## Supplied passage
----------------
Bombs Away

I’m not watching the Republican debate, but I’m betting it’s a bomb fest.

I’m learning that the New York Public schools received a bomb threat very similar to the one that closed Los Angeles schools today.  But the NY schools did not close, mostly because nobody saw the email until it was too late to get the word out. By 9 o’clock or so, the NYPD had determined the threat was a hoax. I don’t know if that’s reassuring.

Ran into wi-fi issues today, which slowed me down. I will write something tomorrow, I promise!

Out Until Sunday

We’re about to start a meditate-your-butt-off retreat here in the temple, so I’ll be offline (officially) until Sunday. Do try to behave. Please feel free to discuss whatever atrocities are going on.

Bad Hair?

Few of the people waxing indignant because The Donald proposed banning Muslims from the U.S. seem not to have noticed that Ted Cruz and Jeb Bush want to allow only Christian refugees from Syria into the country. And many state governors have gone out of their way to be as ugly and nativist as possible, barring Syrian refugees of any sort.

In other words, it appears the Muslim ban thing is only bad because The Donald said it. Is it the bad hair?

Seriously, the only difference between the snake oil Trump is peddling and the snake oil being marketed by the rest of the Republican candidates is that some are using more upscale advertising.

I don’t entirely buy Charles Blow’s argument that Trump the Candidate is a monster created by craven mass media, but I agree with this:

Speaker Paul Ryan said at the House Republican leadership’s weekly news conference, “This is not conservatism.” Maybe it’s not traditional conservatism, but it is modern Republicanism, or at least a large enough portion of it to make the most inflammatory Republican candidate the most liked Republican candidate.

Ryan continued: “What was proposed yesterday is not what this party stands for and, more importantly, it’s not what this country stands for.”

I’m not sure which party Ryan has been paying attention to for the last decade, but to my eye and ear, extreme rhetoric is increasingly becoming intrinsic to the Republican Party. The front-runner is simply saying out loud what many conservatives are feeling — he’s not Svengali; he’s a crowd reader.
----------------
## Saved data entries
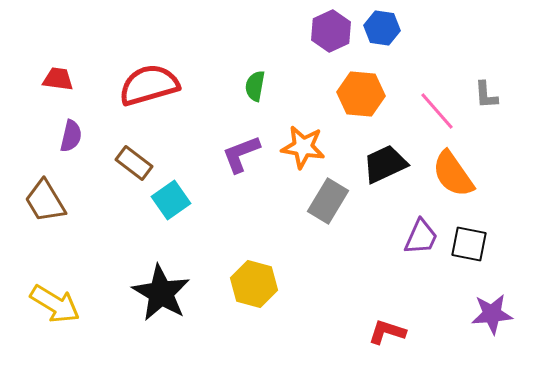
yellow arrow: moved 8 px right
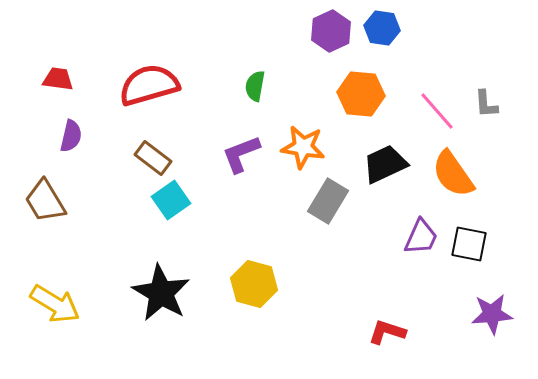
gray L-shape: moved 9 px down
brown rectangle: moved 19 px right, 5 px up
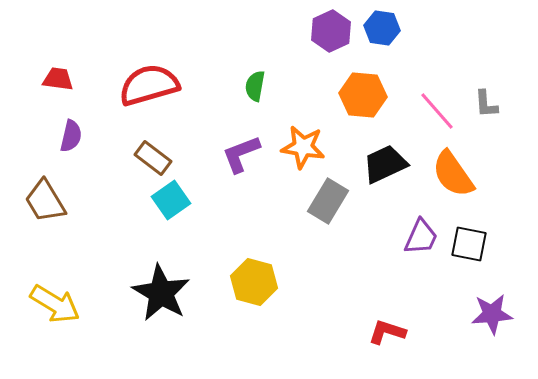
orange hexagon: moved 2 px right, 1 px down
yellow hexagon: moved 2 px up
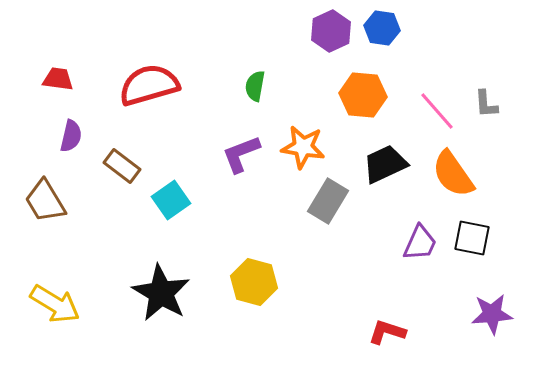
brown rectangle: moved 31 px left, 8 px down
purple trapezoid: moved 1 px left, 6 px down
black square: moved 3 px right, 6 px up
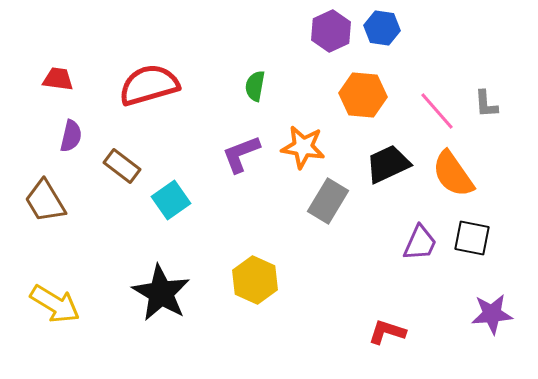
black trapezoid: moved 3 px right
yellow hexagon: moved 1 px right, 2 px up; rotated 9 degrees clockwise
----------------
## Given request 1
Give the titles of all the posts in the blog text.
## Given request 2
Lay out the records from the line containing "brown rectangle: moved 31 px left, 8 px down" through the end of the records, both ends included, as a Markdown table with the columns n and Line. Number the rows and leave out the picture lines.

## Expected answer 1
Bombs Away
Out Until Sunday
Bad Hair?

## Expected answer 2
| n | Line |
|---|---|
| 1 | brown rectangle: moved 31 px left, 8 px down |
| 2 | purple trapezoid: moved 1 px left, 6 px down |
| 3 | black square: moved 3 px right, 6 px up |
| 4 | black trapezoid: moved 3 px right |
| 5 | yellow hexagon: moved 1 px right, 2 px up; rotated 9 degrees clockwise |